### PROVIDED TEXT

EFF: Tens of thousands of websites' SSL "offers effectively no security"

The Electronic Frontier Foundation's SSL Observatory is a research project that gathers and analyzes the cryptographic certificates used to secure Internet connections, systematically cataloging them and exposing their database for other scientists, researchers and cryptographers to consult.

Now Arjen Lenstra of École polytechnique fédérale de Lausanne has used the SSL Observatory dataset to show that tens of thousands of SSL certificates "offer effectively no security due to weak random number generation algorithms." Lenstra's research means that much of what we think of as gold-standard, rock-solid network security is deeply flawed, but it also means that users and website operators can detect and repair these vulnerabilities.

While we have observed and warned about vulnerabilities due to insufficient randomness in the past, Lenstra's group was able to discover more subtle RNG bugs by searching not only for keys that were unexpectedly shared by multiple certificates, but for prime factors that were unexpectedly shared by multiple publicly visible public keys. This application of the 2,400-year-old Euclidean algorithm turned out to produce spectacular results.

### INFORMATION PROVIDED

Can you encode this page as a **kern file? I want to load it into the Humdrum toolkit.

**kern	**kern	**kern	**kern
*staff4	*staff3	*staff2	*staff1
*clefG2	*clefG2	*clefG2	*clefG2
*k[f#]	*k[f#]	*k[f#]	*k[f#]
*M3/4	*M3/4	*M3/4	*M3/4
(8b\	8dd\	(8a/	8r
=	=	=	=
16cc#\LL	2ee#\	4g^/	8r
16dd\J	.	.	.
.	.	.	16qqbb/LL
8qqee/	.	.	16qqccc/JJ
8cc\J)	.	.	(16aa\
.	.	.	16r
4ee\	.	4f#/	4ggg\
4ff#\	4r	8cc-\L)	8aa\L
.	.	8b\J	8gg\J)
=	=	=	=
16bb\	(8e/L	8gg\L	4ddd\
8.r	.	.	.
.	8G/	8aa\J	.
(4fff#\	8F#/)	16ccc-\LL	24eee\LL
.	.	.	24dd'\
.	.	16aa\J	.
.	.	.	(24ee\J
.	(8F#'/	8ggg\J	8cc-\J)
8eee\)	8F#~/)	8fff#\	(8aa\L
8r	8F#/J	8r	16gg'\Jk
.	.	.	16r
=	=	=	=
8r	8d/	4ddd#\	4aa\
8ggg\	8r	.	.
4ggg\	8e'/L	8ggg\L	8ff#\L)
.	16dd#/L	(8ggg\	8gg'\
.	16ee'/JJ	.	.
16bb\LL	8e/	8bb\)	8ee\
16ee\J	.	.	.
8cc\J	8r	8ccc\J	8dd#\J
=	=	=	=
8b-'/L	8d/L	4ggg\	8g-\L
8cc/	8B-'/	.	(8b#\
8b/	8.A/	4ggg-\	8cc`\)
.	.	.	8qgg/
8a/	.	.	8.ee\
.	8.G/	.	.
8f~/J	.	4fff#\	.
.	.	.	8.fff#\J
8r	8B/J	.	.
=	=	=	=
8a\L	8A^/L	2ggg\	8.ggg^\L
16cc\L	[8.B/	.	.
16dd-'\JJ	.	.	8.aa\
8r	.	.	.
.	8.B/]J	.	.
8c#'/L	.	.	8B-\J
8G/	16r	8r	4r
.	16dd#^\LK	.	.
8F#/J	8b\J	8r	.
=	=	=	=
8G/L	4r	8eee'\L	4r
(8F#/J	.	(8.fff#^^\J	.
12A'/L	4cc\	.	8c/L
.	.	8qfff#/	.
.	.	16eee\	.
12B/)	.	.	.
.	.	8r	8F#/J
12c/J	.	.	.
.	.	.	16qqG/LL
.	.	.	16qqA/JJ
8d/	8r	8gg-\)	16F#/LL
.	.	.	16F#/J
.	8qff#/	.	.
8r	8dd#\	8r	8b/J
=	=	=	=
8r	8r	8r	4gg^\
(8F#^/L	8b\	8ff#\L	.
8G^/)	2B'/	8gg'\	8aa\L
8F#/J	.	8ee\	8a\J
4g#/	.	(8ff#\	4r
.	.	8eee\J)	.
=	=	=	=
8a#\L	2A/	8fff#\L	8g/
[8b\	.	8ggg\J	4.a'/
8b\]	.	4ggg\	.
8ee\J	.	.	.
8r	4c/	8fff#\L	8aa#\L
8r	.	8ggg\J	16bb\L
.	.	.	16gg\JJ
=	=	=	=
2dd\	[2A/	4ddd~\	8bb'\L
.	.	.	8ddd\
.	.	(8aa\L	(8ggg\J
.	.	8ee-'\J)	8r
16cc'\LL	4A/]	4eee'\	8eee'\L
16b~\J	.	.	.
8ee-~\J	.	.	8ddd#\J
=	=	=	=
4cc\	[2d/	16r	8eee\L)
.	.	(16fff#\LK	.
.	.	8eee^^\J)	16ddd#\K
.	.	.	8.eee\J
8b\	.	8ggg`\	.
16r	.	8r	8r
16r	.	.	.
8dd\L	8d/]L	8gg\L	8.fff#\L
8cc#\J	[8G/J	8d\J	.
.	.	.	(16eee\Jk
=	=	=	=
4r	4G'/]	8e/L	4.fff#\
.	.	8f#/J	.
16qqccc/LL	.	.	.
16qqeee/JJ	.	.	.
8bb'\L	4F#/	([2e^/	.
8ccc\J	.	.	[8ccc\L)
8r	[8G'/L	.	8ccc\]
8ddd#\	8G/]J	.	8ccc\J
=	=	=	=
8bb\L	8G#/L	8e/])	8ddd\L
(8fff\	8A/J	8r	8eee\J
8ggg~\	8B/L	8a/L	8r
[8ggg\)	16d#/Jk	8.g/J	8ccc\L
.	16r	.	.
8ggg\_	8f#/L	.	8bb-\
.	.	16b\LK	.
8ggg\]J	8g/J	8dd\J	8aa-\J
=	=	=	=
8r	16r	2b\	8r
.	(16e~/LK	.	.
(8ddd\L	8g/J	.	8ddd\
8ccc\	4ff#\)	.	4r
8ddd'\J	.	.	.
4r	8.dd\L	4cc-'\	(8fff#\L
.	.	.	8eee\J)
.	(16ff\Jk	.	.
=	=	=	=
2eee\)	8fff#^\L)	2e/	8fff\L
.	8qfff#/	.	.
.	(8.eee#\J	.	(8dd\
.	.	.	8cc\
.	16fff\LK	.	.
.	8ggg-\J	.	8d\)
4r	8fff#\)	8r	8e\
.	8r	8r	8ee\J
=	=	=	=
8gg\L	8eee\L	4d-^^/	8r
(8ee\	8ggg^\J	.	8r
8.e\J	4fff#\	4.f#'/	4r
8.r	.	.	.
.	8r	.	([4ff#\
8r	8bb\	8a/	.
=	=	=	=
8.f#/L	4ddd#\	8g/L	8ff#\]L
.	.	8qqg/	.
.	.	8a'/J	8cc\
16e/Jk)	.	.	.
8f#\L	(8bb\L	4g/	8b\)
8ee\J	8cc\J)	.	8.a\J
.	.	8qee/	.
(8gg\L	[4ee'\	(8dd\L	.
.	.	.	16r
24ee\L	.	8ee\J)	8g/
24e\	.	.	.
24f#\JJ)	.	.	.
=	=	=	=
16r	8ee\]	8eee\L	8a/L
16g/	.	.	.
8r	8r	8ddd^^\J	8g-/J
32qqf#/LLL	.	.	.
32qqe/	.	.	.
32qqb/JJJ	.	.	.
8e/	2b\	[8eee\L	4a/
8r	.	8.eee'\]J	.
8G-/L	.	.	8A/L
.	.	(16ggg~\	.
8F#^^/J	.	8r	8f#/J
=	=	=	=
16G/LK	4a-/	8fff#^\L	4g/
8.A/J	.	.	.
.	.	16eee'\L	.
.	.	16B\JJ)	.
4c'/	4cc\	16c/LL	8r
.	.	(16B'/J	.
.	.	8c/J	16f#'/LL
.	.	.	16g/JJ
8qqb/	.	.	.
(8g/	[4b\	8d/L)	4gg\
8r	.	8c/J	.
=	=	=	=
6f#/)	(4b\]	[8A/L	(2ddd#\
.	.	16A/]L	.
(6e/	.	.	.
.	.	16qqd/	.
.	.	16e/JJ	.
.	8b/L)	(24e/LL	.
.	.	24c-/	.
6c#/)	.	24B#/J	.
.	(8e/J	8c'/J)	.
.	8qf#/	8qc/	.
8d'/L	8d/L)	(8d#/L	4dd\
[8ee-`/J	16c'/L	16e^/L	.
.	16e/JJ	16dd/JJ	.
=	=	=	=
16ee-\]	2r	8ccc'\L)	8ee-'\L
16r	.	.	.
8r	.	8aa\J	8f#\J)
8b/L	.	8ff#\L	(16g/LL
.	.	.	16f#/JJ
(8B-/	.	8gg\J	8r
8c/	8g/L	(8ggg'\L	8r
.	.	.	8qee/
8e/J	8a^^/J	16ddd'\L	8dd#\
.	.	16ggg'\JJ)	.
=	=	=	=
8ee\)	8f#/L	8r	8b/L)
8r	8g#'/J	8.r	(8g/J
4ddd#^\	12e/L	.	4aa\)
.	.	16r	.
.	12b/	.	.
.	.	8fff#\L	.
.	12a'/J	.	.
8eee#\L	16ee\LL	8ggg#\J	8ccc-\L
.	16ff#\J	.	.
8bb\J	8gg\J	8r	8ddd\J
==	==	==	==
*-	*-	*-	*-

### TASKS TO COMPLETE
[a] Copy the stretch of the article on weak SSL certificates from "Now Arjen Lenstra" through "repair these vulnerabilities.".
[b] In the article on weak SSL certificates, rewrite the paragraph beginning "Now Arjen Lenstra of École polytechnique" more briefly, keeping its main facts.
[c] Resume the article on weak SSL certificates, picking up right after its final sentence.

### ANSWERS TO THE EXERCISES
[a]
Now Arjen Lenstra of École polytechnique fédérale de Lausanne has used the SSL Observatory dataset to show that tens of thousands of SSL certificates "offer effectively no security due to weak random number generation algorithms." Lenstra's research means that much of what we think of as gold-standard, rock-solid network security is deeply flawed, but it also means that users and website operators can detect and repair these vulnerabilities.

[b] Using the SSL Observatory dataset, Arjen Lenstra of École polytechnique fédérale de Lausanne showed that tens of thousands of SSL certificates offer effectively no security because of weak random number generation algorithms. This means much supposedly rock-solid network security is deeply flawed. It also means users and website operators can detect and repair these vulnerabilities.

[c]
In addition to TLS, the transport layer security mechanism underlying HTTPS, other types of public keys were investigated that did not use EFF's Observatory data set, most notably PGP. The cryptosystems that underlay the full set of public keys in the study included RSA (which is the most common class of cryptosystem behind TLS), ElGamal (which is the most common class of cryptosystem behind PGP), and several others in smaller quantities. Within each cryptosystem, various key strengths were also observed and investigated, for instance RSA 2048 bit as well as RSA 1024 bit keys. Beyond shared prime factors, there were other problems discovered with the keys, which all appear to stem from insufficient randomness in generating the keys. The most prominently affected keys were RSA 1024 bit moduli. This class of keys was deemed by the researchers to be only 99.8% secure, meaning that 2 out of every 1000 of these RSA public keys are insecure. Our first priority is handling this large set of tens of thousands of keys, though the problem is not limited to this set, or even to just HTTPS implementations.

We are very alarmed by this development. In addition to notifying website operators, Certificate Authorities, and browser vendors, we also hope that the full set of RNG bugs that are causing these problems can be quickly found and patched. Ensuring a secure and robust public key infrastructure is vital to the security and privacy of individuals and organizations everywhere.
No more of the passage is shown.